Zu bearbeitende Aufgaben ▸
[1] Welche Bestimmungen des StGB nennt der ausgewählte Auszug? Führe alle auf.
[2] Formatiere den Abschnitt der Auflistung, der mit der Zeile beginnt, die „pink square: moved 9 px left, 4 px down“ enthält, und mit der Zeile endet, die „blue hexagon: rotated“ enthält, als JSON-Liste von Zeichenketten, eine pro Zeile. Beide Grenzzeilen gehören dazu, die Bildverweise lässt du weg.

Im Erkenntnis vom 25.11.2003, Zl. 2003/11/0240, das wiederum eine Person betraf, der neben dem Verbrechen des schweren sexuellen Missbrauchs von Unmündigen nach § 205 Abs.1 und nach § 206 Abs.1 StGB überdies zwei Vergehen der schweren Körperverletzung nach §§ 83 Abs.1 und 84 Abs.1 StGB (eine davon eine an sich schwere Verletzung herbeiführend) zur Last fielen und die zweimal verurteilt wurde - eine zu einer bedingt nachgesehenen Freiheitsstrafe in der Dauer von 15 Monaten und eine zu einer bedingt nachgesehenen Geldstrafe führte - hielt der Verwaltungsgerichtshof die von der Behörde vertretene Annahme einer Dauer der Verkehrsunzuverlässigkeit für mehr als 16 Monate für verfehlt.
Das Höchstgericht bemerkt in diesem Zusammenhang wiederholt, dass die Zuordnung der in § 7 Abs. 3 Z3 ff FSG genannten strafbaren Handlung[en] – hier insbesondere der räuberische Diebstahl - zu jenen bestimmten Tatsachen, aufgrund welcher gemäß § 7 Abs. 1 leg. cit. auf eine Sinnesart des Betreffenden geschlossen werden kann, deretwegen er sich weiterer schwerer strafbaren Handlungen schuldig machen wird, die durch das Lenken von Kraftfahrzeugen erleichtert würden, zumindest in verallgemeinernder Form verfehlt sei.

Eingabedaten ▸
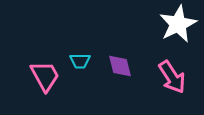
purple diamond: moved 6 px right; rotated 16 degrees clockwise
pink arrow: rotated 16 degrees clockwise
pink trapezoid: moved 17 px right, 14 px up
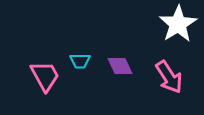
white star: rotated 6 degrees counterclockwise
purple diamond: rotated 12 degrees counterclockwise
pink arrow: moved 3 px left
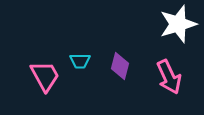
white star: rotated 15 degrees clockwise
purple diamond: rotated 40 degrees clockwise
pink arrow: rotated 8 degrees clockwise
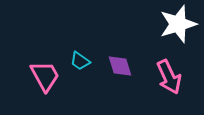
cyan trapezoid: rotated 35 degrees clockwise
purple diamond: rotated 32 degrees counterclockwise
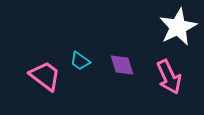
white star: moved 3 px down; rotated 9 degrees counterclockwise
purple diamond: moved 2 px right, 1 px up
pink trapezoid: rotated 24 degrees counterclockwise
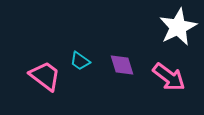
pink arrow: rotated 28 degrees counterclockwise
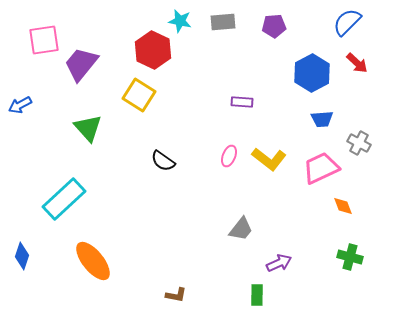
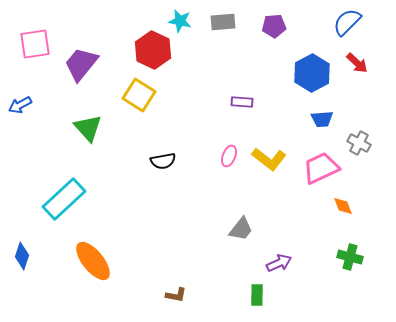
pink square: moved 9 px left, 4 px down
black semicircle: rotated 45 degrees counterclockwise
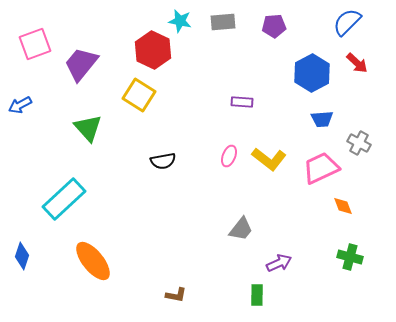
pink square: rotated 12 degrees counterclockwise
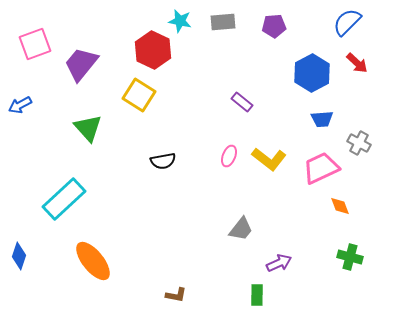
purple rectangle: rotated 35 degrees clockwise
orange diamond: moved 3 px left
blue diamond: moved 3 px left
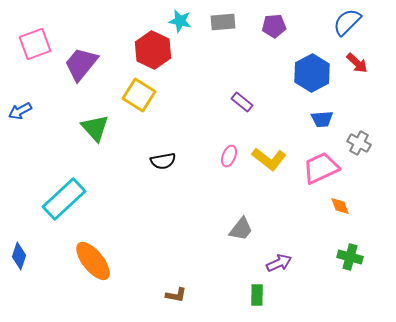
blue arrow: moved 6 px down
green triangle: moved 7 px right
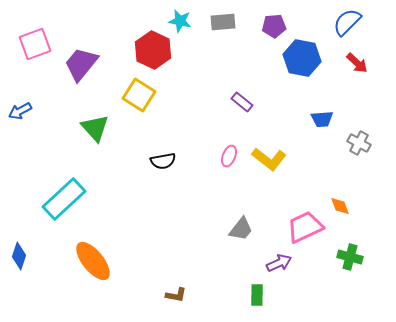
blue hexagon: moved 10 px left, 15 px up; rotated 21 degrees counterclockwise
pink trapezoid: moved 16 px left, 59 px down
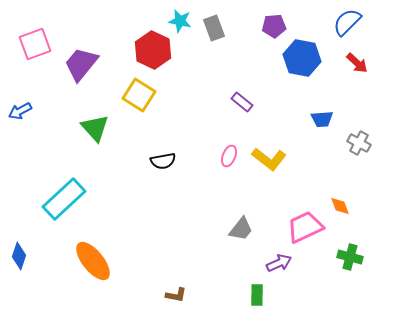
gray rectangle: moved 9 px left, 6 px down; rotated 75 degrees clockwise
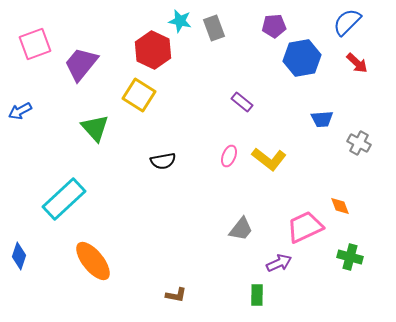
blue hexagon: rotated 21 degrees counterclockwise
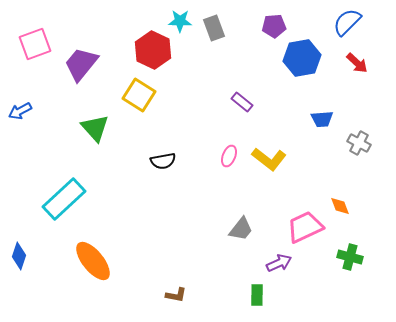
cyan star: rotated 10 degrees counterclockwise
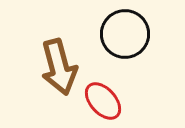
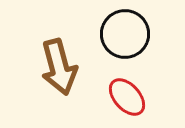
red ellipse: moved 24 px right, 4 px up
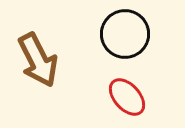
brown arrow: moved 21 px left, 7 px up; rotated 12 degrees counterclockwise
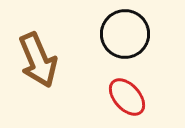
brown arrow: rotated 4 degrees clockwise
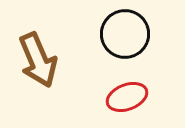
red ellipse: rotated 69 degrees counterclockwise
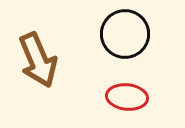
red ellipse: rotated 27 degrees clockwise
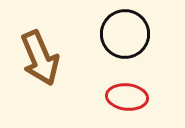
brown arrow: moved 2 px right, 2 px up
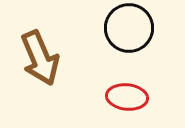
black circle: moved 4 px right, 6 px up
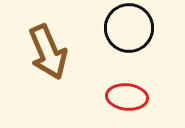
brown arrow: moved 8 px right, 6 px up
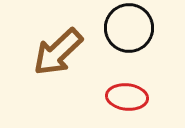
brown arrow: moved 10 px right; rotated 70 degrees clockwise
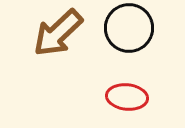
brown arrow: moved 19 px up
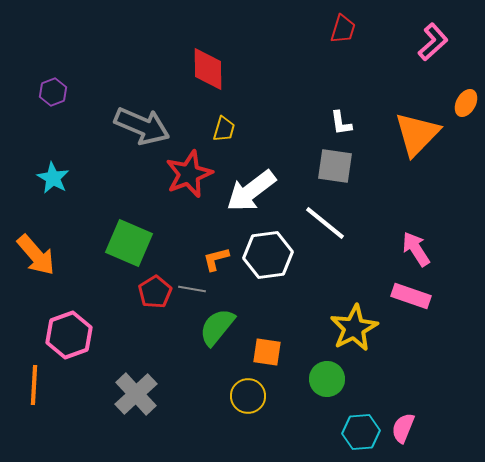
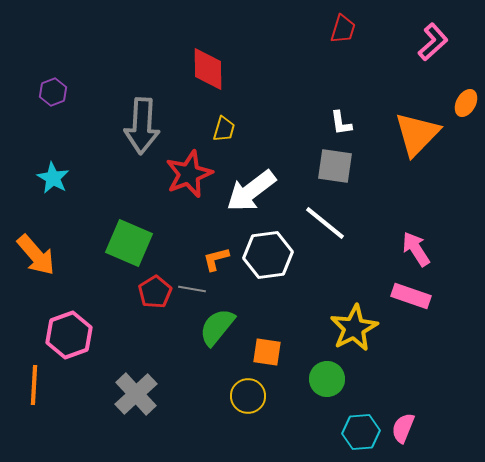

Ergebnisse der Aufgaben ▸
[1] § 205 Abs. 1 StGB, § 206 Abs. 1 StGB, § 83 Abs. 1 StGB, § 84 Abs. 1 StGB

[2]
[
  "pink square: moved 9 px left, 4 px down",
  "black semicircle: rotated 45 degrees counterclockwise",
  "pink square: rotated 12 degrees counterclockwise",
  "purple rectangle: rotated 35 degrees clockwise",
  "orange diamond: moved 3 px left",
  "blue diamond: moved 3 px left",
  "blue arrow: moved 6 px down",
  "green triangle: moved 7 px right",
  "blue hexagon: moved 10 px left, 15 px up; rotated 21 degrees counterclockwise",
  "pink trapezoid: moved 16 px left, 59 px down",
  "gray rectangle: moved 9 px left, 6 px down; rotated 75 degrees clockwise",
  "blue hexagon: rotated 21 degrees counterclockwise"
]